With widespread fears of recession leading organizations to re-calculate their risk assessments, business analysts are more in demand than ever. These analysts must crunch datasets from across organizations to spot opportunities and threats before they emerge.
Business analysts also help companies enhance business value and find ways to lower costs. That requires a keen understanding of analytics techniques and business intelligence methodologies—and this is where business analyst certifications come into play.
Does business analysis have an official certification?
Business analysis includes diverse fields such as data analytics, product ownership, Agile, and cybersecurity. Accordingly, there are different certifications aimed at different elements of business analysis.
While some universities and learning platforms may offer certificate programs in business analysis, the most widely recognized and most highly valued business analysis certifications largely come from IIBA, the International Institute of Business Analysis, and PMI, the Project Management Institute.
IIBA offers three levels of business analysis certification, along with several options that showcase more specialized knowledge. Casey Ayers, a Pluralsight author focusing on business analysis, says the Entry Certificate in Business Analysis (ECBA), which covers foundational knowledge on how to approach business analysis, is a good start for someone new to the discipline.
Certification of Capability in Business Analysis (CCBA) is a good option for those with a few years of experience practicing business analysis, while Certified Business Analysis Professional (CBAP) is the “gold standard” in business analysis certification, recognizing your mastery of important concepts in the field.
PMI, best known for its PMP project management certification, also offers the PMI-PBA certification in project-related business analysis. “This certification may be earned independently of the PMP and can be a good option for those purely focused on helping project initiatives define their objectives,” Ayers says.
Are business analyst certifications in demand?
The short answer is “yes,” with some caveats. “As in other disciplines, business analysis certifications can help set you apart from other candidates for business analysis positions by showcasing your knowledge and—thanks to exam requirements—your experience in the field,” Ayers explains. “Importantly, earning certifications can also help communicate to others your dedication to business analysis as a vocation.”
Showing your dedication to helping organizations discover new sources of value and ways to achieve strategic goals can make you an ideal candidate in a growing area of focus. Certifications can demonstrate that dedication, allowing you to stand out in a crowded field of applicants.
Which business analyst certifications are in demand?
Ananya Pani, U.S. CEO of Adaptive, points out certification bodies seem to have geographic preferences, noting IIBA is widely popular in USA, Canada, Middle-East, India, and Australia. The IREB is popular in Mainland Europe, while BCS is popular in UK.

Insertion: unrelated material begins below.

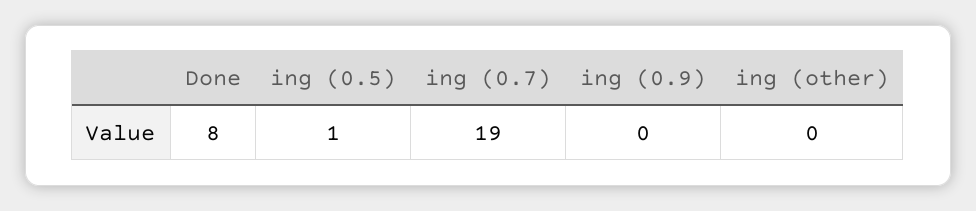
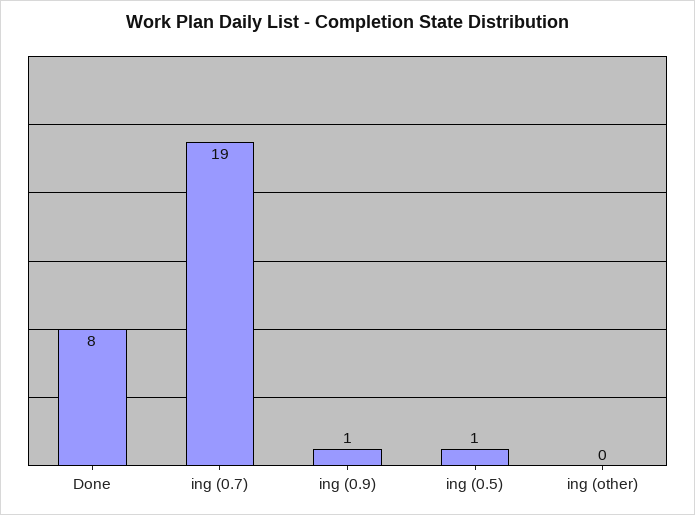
ing (0.9): 0 -> 1

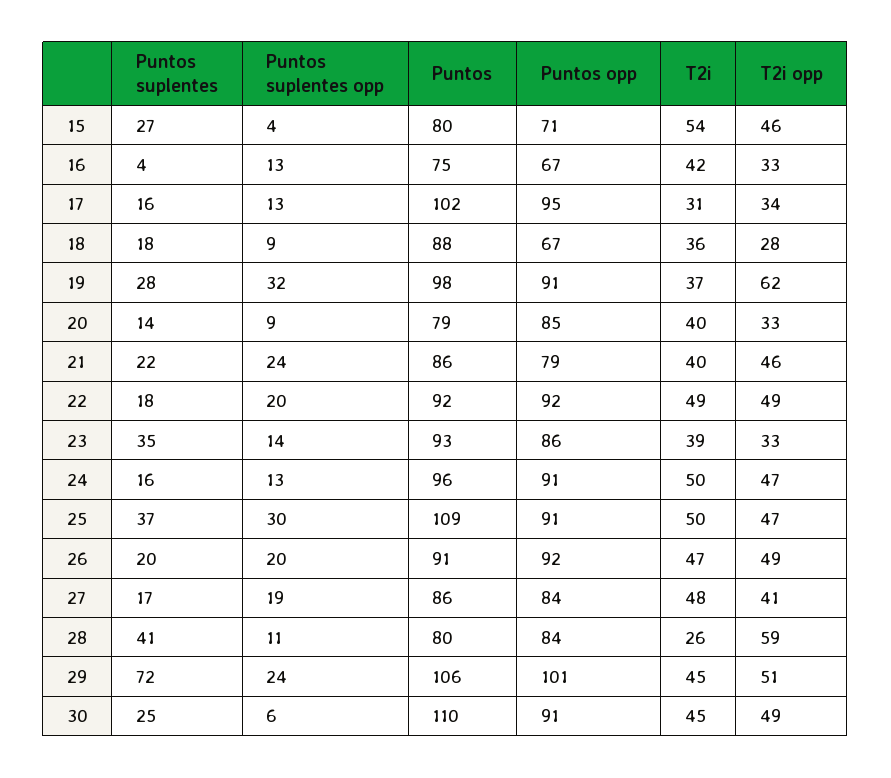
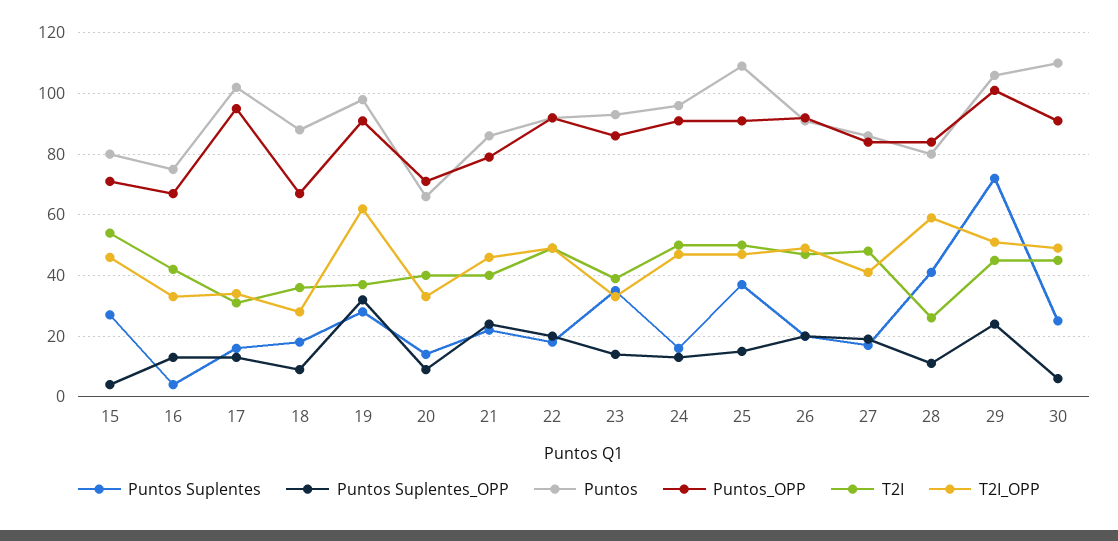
Puntos, 20: 79 -> 65
Puntos opp, 20: 85 -> 70
Puntos suplentes opp, 25: 30 -> 15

“Look at prevailing certifications popularity in the region where one lives,” she says. “If one is considering migrating to a new country, do look at the certifications popular in that country.”
Pani says certified BAs earn significantly more—a benefit she says is proven year after year by IIBA’s Annual BA salary Surveys. “A certified business analyst also has a broader perspective of the BA techniques and approaches and demonstrates better capabilities in principle and practice,” she adds. “It shows commitment to the profession.”
Certifications can also improve overall job performance, boosting confidence at work. And it’s great for personal branding when it comes time to apply for a new analyst job. “They also help business analysts stand out in the field and improves personal branding and widen market opportunities for business analysts to move to better opportunities,” Pani says.
From her perspective, CBAP continues to be the most aspired for certification for business analysts. “We expect CBAP to maintain the same coveted position in 2023,” Pani says. “However, we also expect CBDA to attract lot more market attention as data analytics is growing much faster than requirements analysis.”
Other certifications to consider:
Which business analyst certifications pay the most?
Dice’s latest Tech Salary Report places the annual business analyst salary at $101,497—up four percent between 2020 and 2021. And according to Lightcast (formerly Emsi Burning Glass), which collects and analyzes millions of job postings from across the country, the median business analyst salary stands at $79,498 per year.
Earning certifications such as CBAP and PMP can boost this average salary by giving you leverage in compensation negotiations with a current or future employer. Because certifications show you possess certain in-demand skills, your value to a business is clear; managers may be willing to offer a premium in order to hire or retain you.
Lightcast states that employers have posted 318,672 open business analyst positions over the past 12 months, and the average time-to-fill has been 40 days. That’s a strong level of demand, but there are also a lot of business analysts out there competing for prime slots—possessing certifications could help you get past the initial resume and interview screenings, boosting your ultimate chances of landing the job.